Enfin, des blocs en place délimitent les vestiges de fondation de la chapelle d'origine, de taille supérieure : 12,90 m x 3,70 m contre 4 m x 3,70 m pour la chapelle actuelle. Et Claudine Levie de conclure que les indices sont insuffisants pour affirmer que les origines de la chapelle soient romanes, mais que l'idée d'établir un sanctuaire au sommet des crêtes, sur le chemin des pacages, date bien du Moyen-Age.
Et d'ailleurs tout le monde s'accorde à dire qu'avant 1934, il existait déjà un pèlerinage sur les ruines, sans prêtre, qui partait du village à la nuit tombée à la lueur des torches en bois gras (a deddà). Le chapelet était récité et les villageois redescendaient aussitôt.
La chapelle actuelle œuvre d'un Bonifaci ou d'un Pastinelli ?
Pour la chapelle actuelle, les avis divergent.
Henriette Fioravanti se souvient de son cousin, Ange-François Pastinelli (qui avait fait fortune en Algérie, d'où son surnom « U ricchu»), et du chanoine Ange-Mathieu Pastinelli, qui avaient entrepris, dans les années 20, la rénovation du clocher et du carrelage de l'église d'Ortu. Travaux qui étaient demeurés inachevés depuis la construction de l'église en 1872. Une fois ces travaux terminés, ce sont eux qui auraient entrepris la rénovation de la chapelle en ruines de Saint Elisée, dans les années 30. On évoque également le maçon Philippe Massoni, dit « Massunellu ».

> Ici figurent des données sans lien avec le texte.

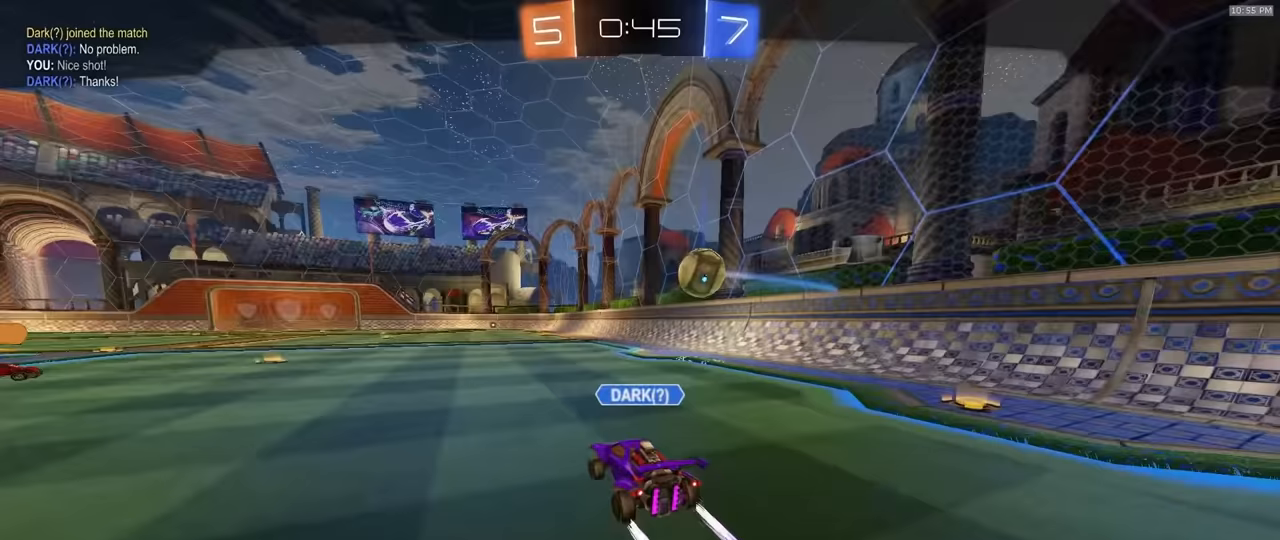
{"dt_ms": 500, "buttons": ["CROSS"], "left_stick": "center", "right_stick": "center", "events": [[417, "CROSS", "down"]]}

A l'opposé de cette version, les petits-enfants de Pierre Bonifaci, et les familles Dore, Paoli, Battesti et Massimi, cousins des Bonifaci, affirment qu'à la fin de la guerre, Jules et son frère Pierre Bonifacj, pratiquants, mécènes et modestes, ont voulu respecter, accompagnés de leurs épouses, le serment fait un jour d'épouvante. Dans cette version, Jules aurait été maitre d'ouvrage, prenant régulièrement avec son épouse Radégonde le chemin des montagnes pour veiller à la réalisation du projet. Ajoutant que le chanoine Pastinelli n'aurait été que le maitre d'oeuvre des travaux, dont il aurait décidé des plans et de l'emplacement.
Reste la statue du saint, qui reste toute l'année en montagne dans la petite chapelle. Incontestablement un don d'Ange-François Pastinelli, comme l'en témoignent les initiales AF. Pastinelli gravées sur le socle. Sachant que le même richissime Ange-François aurait également offert à l'église du village la statue de Saint Dominique, et fait construire l'actuelle chapelle du col de Sorru, il semblerait probable qu'il soit aussi à l'origine du financement de la chapelle des hauteurs.
Enfin pour la petite histoire, c'est un certain Polo Castellani qui aurait monté sur son dos, seul, la statue du saint du village jusqu'à la chapelle, en 1934 ou 1935.
Depuis des lustres, San Eliseo accueille en sa chapelle haut perchée des générations d'âmes croyantes, et on dit qu'il a exaucé bien des vœux. Au-delà des querelles, il aura au moins permis qu'à Orto des bénévoles continuent à œuvrer pour la sauvegarde de leur patrimoine spirituel.